Teenage Mutant Ninja Turtles: Mutant Mayhem (2023)

Inside the Lines

In most respects, this is a conventional film. It has a lot of story, more than one dynamic development, and character portrayals way beyond the normal. Its conventionalism is also reflected in the father dynamic, pervasive these days, the social message of antiracism, and the standard final monster battle. A few jokes.

What makes this a bit unusual is the novel graphical style. Curious. I recently commented on ‘The Boy, the Mole, the Fox and the Horse’ which was in an animated watercolour style where the outlines were rough ink and the colour strewn inexactly. I thought it amazingly effective.

The recent Spiderverse films opened the door for innovation in mainstream 2d animation. This film is placed between them, except the outlines are more grunge than meditatively graceful.
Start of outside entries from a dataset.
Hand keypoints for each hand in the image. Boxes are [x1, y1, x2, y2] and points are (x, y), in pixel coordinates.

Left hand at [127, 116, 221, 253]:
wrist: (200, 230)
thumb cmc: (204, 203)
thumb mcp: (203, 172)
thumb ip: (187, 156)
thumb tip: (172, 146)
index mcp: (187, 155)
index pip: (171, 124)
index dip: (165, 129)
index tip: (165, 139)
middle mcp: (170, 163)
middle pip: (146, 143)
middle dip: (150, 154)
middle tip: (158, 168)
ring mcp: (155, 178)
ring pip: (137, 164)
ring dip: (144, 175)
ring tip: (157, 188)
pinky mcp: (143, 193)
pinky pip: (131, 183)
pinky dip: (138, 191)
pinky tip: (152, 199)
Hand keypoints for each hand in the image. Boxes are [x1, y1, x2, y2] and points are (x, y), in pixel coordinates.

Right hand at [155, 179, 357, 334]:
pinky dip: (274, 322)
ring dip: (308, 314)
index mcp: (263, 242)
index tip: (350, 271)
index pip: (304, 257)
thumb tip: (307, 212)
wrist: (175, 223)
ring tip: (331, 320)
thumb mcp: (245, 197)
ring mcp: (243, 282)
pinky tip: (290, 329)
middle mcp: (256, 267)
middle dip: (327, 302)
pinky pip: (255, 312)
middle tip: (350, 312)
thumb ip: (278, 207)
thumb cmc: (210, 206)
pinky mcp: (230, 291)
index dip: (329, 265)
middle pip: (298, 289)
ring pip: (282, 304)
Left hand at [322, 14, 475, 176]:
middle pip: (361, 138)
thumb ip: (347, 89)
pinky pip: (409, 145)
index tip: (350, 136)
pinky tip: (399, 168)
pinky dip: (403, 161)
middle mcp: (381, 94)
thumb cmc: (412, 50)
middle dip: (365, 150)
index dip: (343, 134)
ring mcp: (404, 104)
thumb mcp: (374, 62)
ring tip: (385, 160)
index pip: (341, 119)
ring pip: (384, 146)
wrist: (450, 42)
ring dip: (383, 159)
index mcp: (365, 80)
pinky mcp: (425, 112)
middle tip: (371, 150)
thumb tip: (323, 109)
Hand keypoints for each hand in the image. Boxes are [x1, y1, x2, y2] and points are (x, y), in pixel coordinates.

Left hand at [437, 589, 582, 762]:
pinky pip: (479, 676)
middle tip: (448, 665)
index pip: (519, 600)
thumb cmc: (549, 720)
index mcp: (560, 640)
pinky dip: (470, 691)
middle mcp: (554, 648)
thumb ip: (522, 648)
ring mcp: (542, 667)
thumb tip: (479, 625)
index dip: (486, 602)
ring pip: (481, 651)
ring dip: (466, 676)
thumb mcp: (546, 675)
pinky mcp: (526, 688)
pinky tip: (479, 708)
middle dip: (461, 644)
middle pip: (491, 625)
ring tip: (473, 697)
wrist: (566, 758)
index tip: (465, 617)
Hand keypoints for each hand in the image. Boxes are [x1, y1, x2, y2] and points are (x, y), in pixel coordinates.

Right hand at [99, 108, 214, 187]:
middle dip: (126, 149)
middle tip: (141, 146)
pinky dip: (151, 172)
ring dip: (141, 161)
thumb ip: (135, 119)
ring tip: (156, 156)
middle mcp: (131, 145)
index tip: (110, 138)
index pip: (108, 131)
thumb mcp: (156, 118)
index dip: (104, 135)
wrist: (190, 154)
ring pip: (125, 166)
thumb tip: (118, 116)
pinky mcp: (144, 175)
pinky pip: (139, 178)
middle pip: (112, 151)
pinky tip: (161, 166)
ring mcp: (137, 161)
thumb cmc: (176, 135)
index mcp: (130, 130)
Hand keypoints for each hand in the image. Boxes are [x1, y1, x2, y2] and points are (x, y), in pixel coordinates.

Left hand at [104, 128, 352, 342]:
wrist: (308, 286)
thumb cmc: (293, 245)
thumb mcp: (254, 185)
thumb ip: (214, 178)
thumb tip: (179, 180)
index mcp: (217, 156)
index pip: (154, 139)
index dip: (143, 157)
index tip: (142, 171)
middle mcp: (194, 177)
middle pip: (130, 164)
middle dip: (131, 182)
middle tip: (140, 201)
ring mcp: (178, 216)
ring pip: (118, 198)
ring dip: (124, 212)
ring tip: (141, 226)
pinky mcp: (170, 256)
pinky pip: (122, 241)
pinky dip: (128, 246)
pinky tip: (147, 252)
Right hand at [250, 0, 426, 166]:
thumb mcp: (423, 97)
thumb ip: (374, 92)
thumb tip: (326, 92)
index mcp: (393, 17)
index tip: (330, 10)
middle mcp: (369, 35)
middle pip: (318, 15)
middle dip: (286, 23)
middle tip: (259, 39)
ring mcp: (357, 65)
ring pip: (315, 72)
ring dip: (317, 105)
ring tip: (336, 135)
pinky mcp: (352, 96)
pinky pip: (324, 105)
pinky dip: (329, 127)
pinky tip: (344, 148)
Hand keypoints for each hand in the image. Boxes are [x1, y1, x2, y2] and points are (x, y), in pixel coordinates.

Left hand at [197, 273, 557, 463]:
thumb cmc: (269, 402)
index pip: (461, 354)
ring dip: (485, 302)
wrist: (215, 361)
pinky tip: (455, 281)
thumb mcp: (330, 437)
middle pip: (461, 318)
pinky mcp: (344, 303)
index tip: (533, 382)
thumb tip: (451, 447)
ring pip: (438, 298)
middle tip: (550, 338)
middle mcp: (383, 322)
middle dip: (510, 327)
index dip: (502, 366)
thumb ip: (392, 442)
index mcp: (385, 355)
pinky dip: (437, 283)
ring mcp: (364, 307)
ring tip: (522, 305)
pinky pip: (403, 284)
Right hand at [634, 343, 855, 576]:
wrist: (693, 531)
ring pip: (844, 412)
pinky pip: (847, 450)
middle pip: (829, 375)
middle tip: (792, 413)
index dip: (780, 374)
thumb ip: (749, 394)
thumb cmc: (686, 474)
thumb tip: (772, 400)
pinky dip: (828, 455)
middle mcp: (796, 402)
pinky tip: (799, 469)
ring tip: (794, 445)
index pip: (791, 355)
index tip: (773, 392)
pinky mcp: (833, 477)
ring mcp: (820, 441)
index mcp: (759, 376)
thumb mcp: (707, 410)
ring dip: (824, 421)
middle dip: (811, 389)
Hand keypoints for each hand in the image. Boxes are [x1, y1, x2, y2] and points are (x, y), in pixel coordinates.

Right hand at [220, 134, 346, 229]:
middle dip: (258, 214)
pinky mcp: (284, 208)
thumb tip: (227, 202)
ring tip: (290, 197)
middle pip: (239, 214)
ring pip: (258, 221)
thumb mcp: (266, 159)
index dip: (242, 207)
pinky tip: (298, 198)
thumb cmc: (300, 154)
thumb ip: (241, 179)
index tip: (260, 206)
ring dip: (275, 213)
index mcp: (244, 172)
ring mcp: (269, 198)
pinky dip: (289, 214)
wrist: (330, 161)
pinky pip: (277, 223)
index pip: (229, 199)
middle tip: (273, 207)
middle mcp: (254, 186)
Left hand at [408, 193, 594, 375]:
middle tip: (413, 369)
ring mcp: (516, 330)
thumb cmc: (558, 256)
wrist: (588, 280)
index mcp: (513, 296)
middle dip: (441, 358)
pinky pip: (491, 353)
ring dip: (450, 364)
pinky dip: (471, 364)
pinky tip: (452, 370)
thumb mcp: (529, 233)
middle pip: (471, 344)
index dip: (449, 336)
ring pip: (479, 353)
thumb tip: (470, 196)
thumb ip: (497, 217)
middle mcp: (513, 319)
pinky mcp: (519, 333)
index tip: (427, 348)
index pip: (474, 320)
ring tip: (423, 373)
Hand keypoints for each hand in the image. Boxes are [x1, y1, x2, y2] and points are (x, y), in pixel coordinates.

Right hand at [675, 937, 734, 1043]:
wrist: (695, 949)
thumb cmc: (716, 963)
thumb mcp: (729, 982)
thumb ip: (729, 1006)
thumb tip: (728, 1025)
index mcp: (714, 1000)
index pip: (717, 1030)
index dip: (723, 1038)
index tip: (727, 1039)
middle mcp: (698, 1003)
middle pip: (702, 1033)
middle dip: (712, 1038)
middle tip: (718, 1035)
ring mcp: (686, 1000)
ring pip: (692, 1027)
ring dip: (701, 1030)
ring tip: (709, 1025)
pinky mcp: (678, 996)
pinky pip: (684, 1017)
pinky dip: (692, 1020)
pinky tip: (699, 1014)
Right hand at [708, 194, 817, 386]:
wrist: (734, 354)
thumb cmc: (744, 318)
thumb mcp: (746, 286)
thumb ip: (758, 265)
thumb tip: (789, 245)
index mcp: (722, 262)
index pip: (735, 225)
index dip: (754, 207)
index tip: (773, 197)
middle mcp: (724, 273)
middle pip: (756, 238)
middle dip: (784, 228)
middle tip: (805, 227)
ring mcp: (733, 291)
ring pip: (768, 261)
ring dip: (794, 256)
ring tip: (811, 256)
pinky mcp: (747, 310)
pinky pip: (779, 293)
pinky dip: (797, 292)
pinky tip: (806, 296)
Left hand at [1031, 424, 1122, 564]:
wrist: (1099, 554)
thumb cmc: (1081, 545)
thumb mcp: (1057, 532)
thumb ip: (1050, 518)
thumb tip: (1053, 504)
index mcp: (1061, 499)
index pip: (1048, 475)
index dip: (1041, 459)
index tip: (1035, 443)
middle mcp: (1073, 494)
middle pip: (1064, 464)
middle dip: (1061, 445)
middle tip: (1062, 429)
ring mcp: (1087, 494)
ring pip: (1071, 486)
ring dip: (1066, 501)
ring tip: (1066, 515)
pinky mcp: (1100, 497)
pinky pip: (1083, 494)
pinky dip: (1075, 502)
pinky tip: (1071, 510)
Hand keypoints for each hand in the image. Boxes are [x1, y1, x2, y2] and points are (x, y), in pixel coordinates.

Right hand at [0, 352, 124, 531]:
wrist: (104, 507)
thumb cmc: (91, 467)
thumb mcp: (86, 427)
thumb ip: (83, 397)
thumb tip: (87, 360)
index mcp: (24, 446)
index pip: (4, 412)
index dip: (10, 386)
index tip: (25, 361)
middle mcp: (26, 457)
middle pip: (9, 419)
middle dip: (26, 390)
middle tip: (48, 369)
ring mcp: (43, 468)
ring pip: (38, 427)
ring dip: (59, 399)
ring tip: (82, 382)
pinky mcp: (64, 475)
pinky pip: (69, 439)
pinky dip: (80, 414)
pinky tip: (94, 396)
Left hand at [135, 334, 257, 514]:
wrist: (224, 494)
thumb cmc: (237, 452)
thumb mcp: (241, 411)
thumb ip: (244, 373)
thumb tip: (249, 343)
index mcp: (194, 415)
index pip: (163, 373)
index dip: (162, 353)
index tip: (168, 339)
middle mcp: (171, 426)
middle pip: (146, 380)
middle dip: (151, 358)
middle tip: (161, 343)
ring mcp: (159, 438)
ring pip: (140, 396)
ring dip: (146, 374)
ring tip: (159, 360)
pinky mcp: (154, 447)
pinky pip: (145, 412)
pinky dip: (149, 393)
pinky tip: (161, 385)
I think it is intended to convey situated energy. If the ‘artist’ endows the world with such energy, we feel it.

I also think that we are seeing an effect where the less human they are depicted in the drawing style and reverse anthropomorphism, the more humanity we allow ourselves to place in the characters. It worked.

The same thing works with the editing style. The pace was fast cuts, especially at the fights. It is only a little more intense than Bay does, but the less we actually see, the more exciting the fight.

The one thing that almost killed this for me — you’ll never guess and once I tell you it could ruin the movie for you. The energetic outlines of the characters aren’t part of the animator’s artistic intent. They are computer generated and overlain on conventionally rendered (Pixar style) characters. This is easy to see, especially in the poster art that does not have the effect.

The thing is that it is applied unevenly through the film, as if a decision was made to grunge it up but they did not have time to process the whole thing. So we have some turtles that look like claymation (my 10 year old thought much was in fact claymation) — and other sections that look overly scribbled upon. It seems random.

Posted in 2023

Ted’s Evaluation — 2 of 3: Has some interesting elements.